Body-borne Loads Increase Knee Joint Contact Force During Run-to-stop Task

Abstract

Running with body-borne load can cause abnormal knee joint loads, such as increased tibio-femoral compressive forces. These elevated compressive forces (i.e. knee joint contact force) may lead to knee pain, injury or disease (e.g. osteoarthritis). A sudden stop during running (i.e. run-to-stop) may exacerbate these compressive forces, particularly when impaired with body-borne load, further increasing risk of injury. Currently it is not understood if body-borne load impacts knee joint contact force during a sudden stop. PURPOSE: The purpose of this study was to determine how body-borne load impacts knee joint contact force during a run-to-stop task. METHODS: Five males (23.4 ± 3.7 yrs; 1.8 ± 0.1 m; 71.8 ± 8.1 kg) had lower limb biomechanics recorded during a run-to-stop task with three military-relevant load conditions: unloaded (UL; 6.2 kg), fighting load (FL; 20.0 kg) and approach load (AL; 40.0 kg). During the run-to-stop, participants ran 3.5 m/s ± 5% down a walkway, planted their dominant limb on an embedded force platform and stopped in a low-ready position.
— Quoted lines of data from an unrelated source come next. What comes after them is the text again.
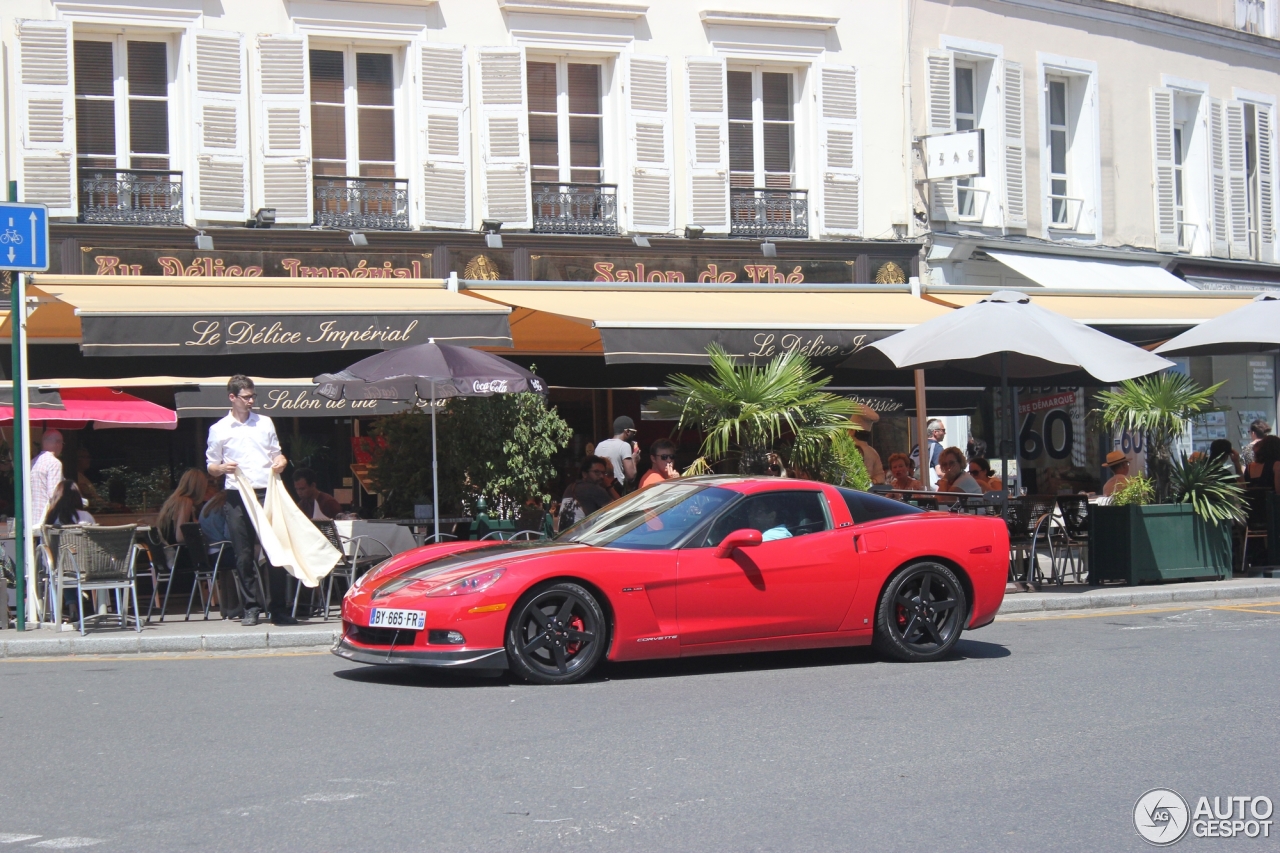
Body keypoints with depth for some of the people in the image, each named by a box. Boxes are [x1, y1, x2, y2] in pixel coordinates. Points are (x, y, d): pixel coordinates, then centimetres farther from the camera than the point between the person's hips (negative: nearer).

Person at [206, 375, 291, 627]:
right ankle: (252, 608, 7)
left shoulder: (265, 423, 14)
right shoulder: (219, 429, 8)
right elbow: (211, 467, 10)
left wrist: (280, 462, -2)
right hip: (237, 497, -1)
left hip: (266, 493, 1)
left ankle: (279, 608, 1)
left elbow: (277, 453, 20)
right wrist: (223, 468, -12)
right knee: (243, 555, 0)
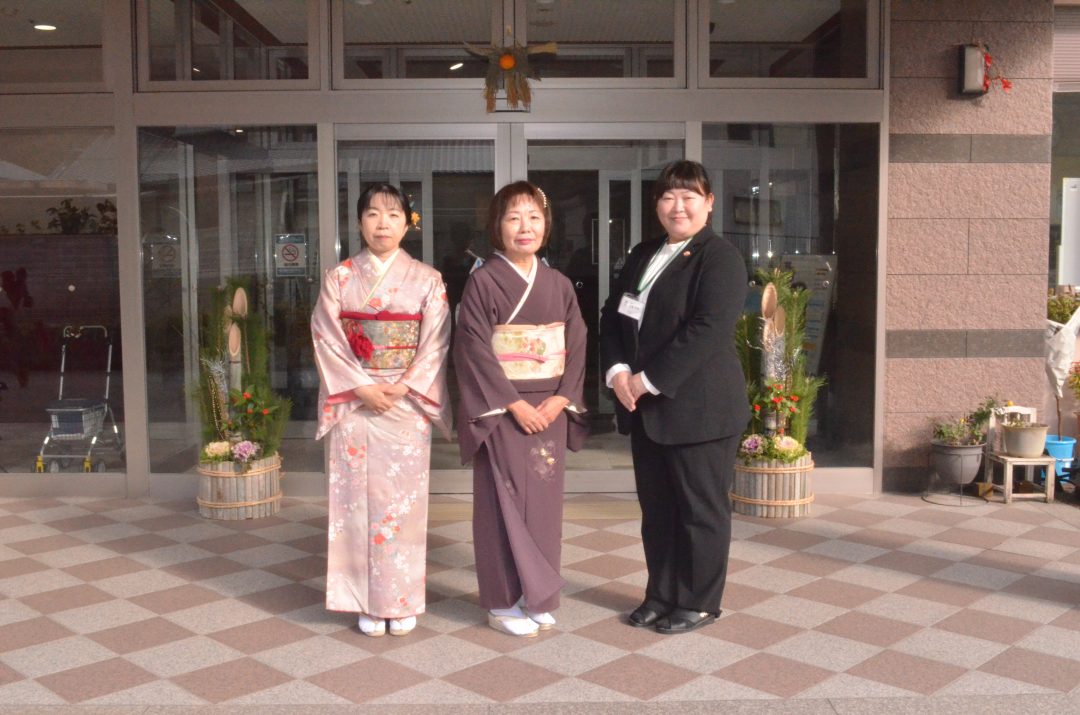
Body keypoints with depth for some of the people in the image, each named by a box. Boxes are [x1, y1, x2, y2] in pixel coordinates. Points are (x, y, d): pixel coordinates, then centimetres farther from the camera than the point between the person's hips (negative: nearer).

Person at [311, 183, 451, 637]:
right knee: (360, 500, 2)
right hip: (354, 404, 1)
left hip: (407, 405, 0)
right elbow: (327, 339, -2)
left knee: (403, 500, 2)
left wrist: (402, 386, -15)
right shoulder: (339, 278, 5)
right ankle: (368, 602, 14)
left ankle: (403, 601, 15)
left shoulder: (426, 279, 3)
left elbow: (435, 343, -2)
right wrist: (362, 387, -13)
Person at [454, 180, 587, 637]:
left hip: (550, 409, 5)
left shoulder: (558, 284, 8)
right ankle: (503, 602, 12)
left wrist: (560, 399, -7)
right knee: (505, 501, 0)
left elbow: (577, 344, 6)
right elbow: (474, 348, -11)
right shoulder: (483, 280, -6)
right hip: (501, 409, -4)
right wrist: (514, 404, -15)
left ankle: (538, 597, 21)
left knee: (545, 500, 8)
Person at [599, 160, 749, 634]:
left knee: (701, 509, 5)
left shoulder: (720, 257, -9)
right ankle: (661, 595, 29)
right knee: (655, 508, 15)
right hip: (646, 409, 7)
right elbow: (612, 315, 12)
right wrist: (618, 371, -5)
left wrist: (649, 379, -19)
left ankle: (699, 603, 19)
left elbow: (707, 329, -20)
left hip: (698, 408, -7)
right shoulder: (642, 256, 15)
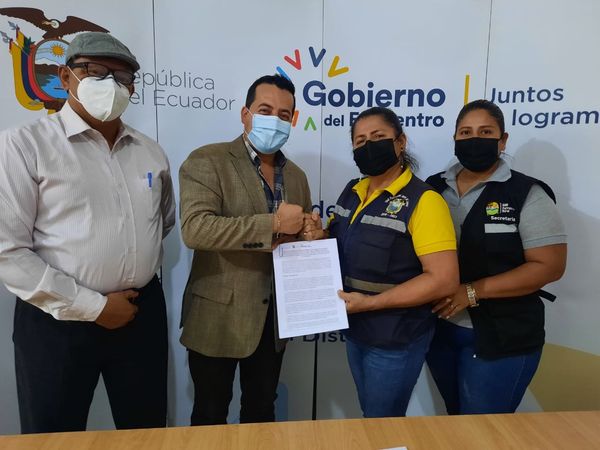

Kinematic and kinetic data were processed in Visual 3D during the stopping phase, from initial heel strike of the dominant limb to heel strike of non-dominant limb. Knee joint contact force, defined as the force acting on the tibial plateau parallel to the longitudinal tibial axis, was estimated using OpenSim and normalized to bodyweight. Peak knee joint contact force was quantified from the normalized data, and then subject-based means calculated and submitted to a one-way ANOVA with alpha level P<0.05 to compare the load conditions. RESULTS: Peak knee joint contact forces increased significantly with the addition of body-borne load (p = 0.025), where UL was 2.42*BW (±0.51), FL was 3.10*BW (±0.54) and AL was 3.77*BW (±0.89). Specifically, peak knee joint contact force was significantly greater during AL compared to the UL (p=0.019), but not compared to the FL load (p=0.291) or between the UL and FL loads (p=0.276). CONCLUSION: When stopping, body-borne load increases knee joint contact force, potentially causing tibio-femoral compressive forces that can lead to pain and injury. Future work is necessary to determine the specific mechanical traits needed to reduce elevated knee joint contact forces evident, particularly with heavy (40.0 kg) approach loads.